L’objectif des auteur-e-s est double : « Il s’agit, d’une part, de soumettre les idées reçues, véhiculées par les discours médiatiques et politiques, à un examen critique, pour accéder à une connaissance plus précise de la conflictualité au travail et de son évolution. Il s’agit, d’autre part, de montrer son importance pour la compréhension des rapports de domination et des résistances qui traversent les mondes du travail. »



Un double travail est nécessaire : appréhender l’intensité des pratiques conflictuelles, leurs localisations, leurs formes et leurs dynamiques, croiser et contextualiser les représentations pour étudier les formes contemporaines, dans un moment historique précis, de la contestation au travail.



L’ouvrage se divise en quatre chapitres « Des conflits en baisse ? », « Continuité des luttes ? Un paysage moins bouleversé qu’il n’y paraît », « Du retrait individuel à l’action collective : des frontières poreuses » et « Conflits et négociations : des réalités imbriquées ».

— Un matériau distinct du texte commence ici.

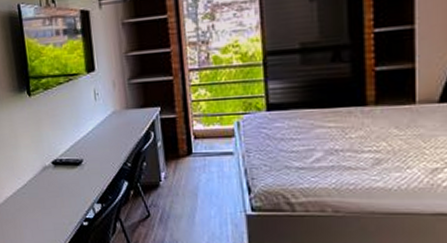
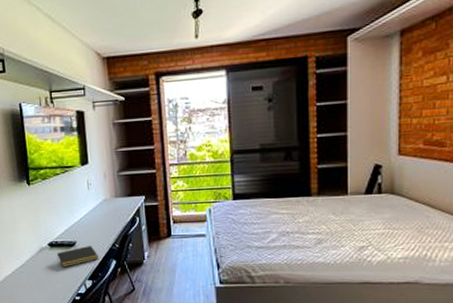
notepad: none [61,165,109,189] -> present [56,246,99,268]

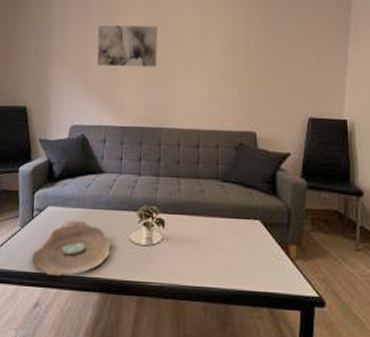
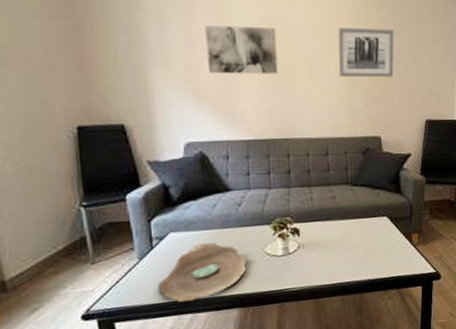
wall art: none [214,25,274,73] -> present [338,28,394,78]

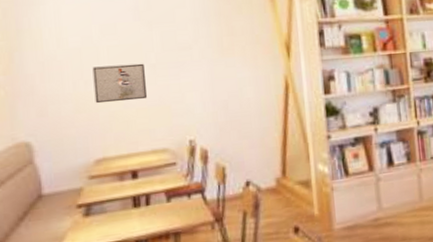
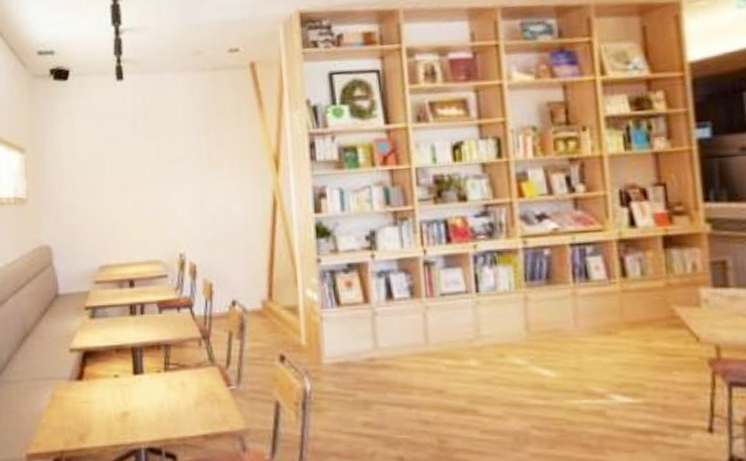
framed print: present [92,63,148,104] -> none [98,176,144,214]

Les auteur-e-s remettent en cause l’image médiatique (valorisation de la grève et oubli des autres formes de protestations, comme les pétitions et les manifestations) d’une baisse des conflits. « Cette déperdition se révèle particulièrement discriminante à l’égard des petits établissements et des conflits courts. » Elles et ils prennent en compte « les formes plus souterraines, moins visibles et plus individuelles que traduisent l’absentéisme ou les refus d’heures supplémentaires. »



En conclusion, tout en soulignant que « Cette hausse de la conflictualité rompt enfin avec les visions pacifiées du monde du travail tant elle rappelle que les antagonismes sociaux sont loin de disparaître sous l’effet conjugué des restructurations sectorielles et de la transformation des modalités des gestion de la main d’œuvre. Au contraire, les conflits s’imposent comme une dimension toujours structurante des rapports productifs », les auteur-e-s invitent à modifier le regard sociologique pour saisir les conflits du travail comme des mobilisations collectives et se déprendre du discours dominant sur l’état des relations professionnelles.



Je souligne néanmoins une autre dimension. Si « La perception commune de l’activité protestataire et revendicatrice des salariés dépend, en effet, de représentations politiques et médiatiques qui en biaisent l’analyse », l’oubli des rapports sociaux de sexe (genre) empêche de saisir la totalité et la complexité du champ étudié.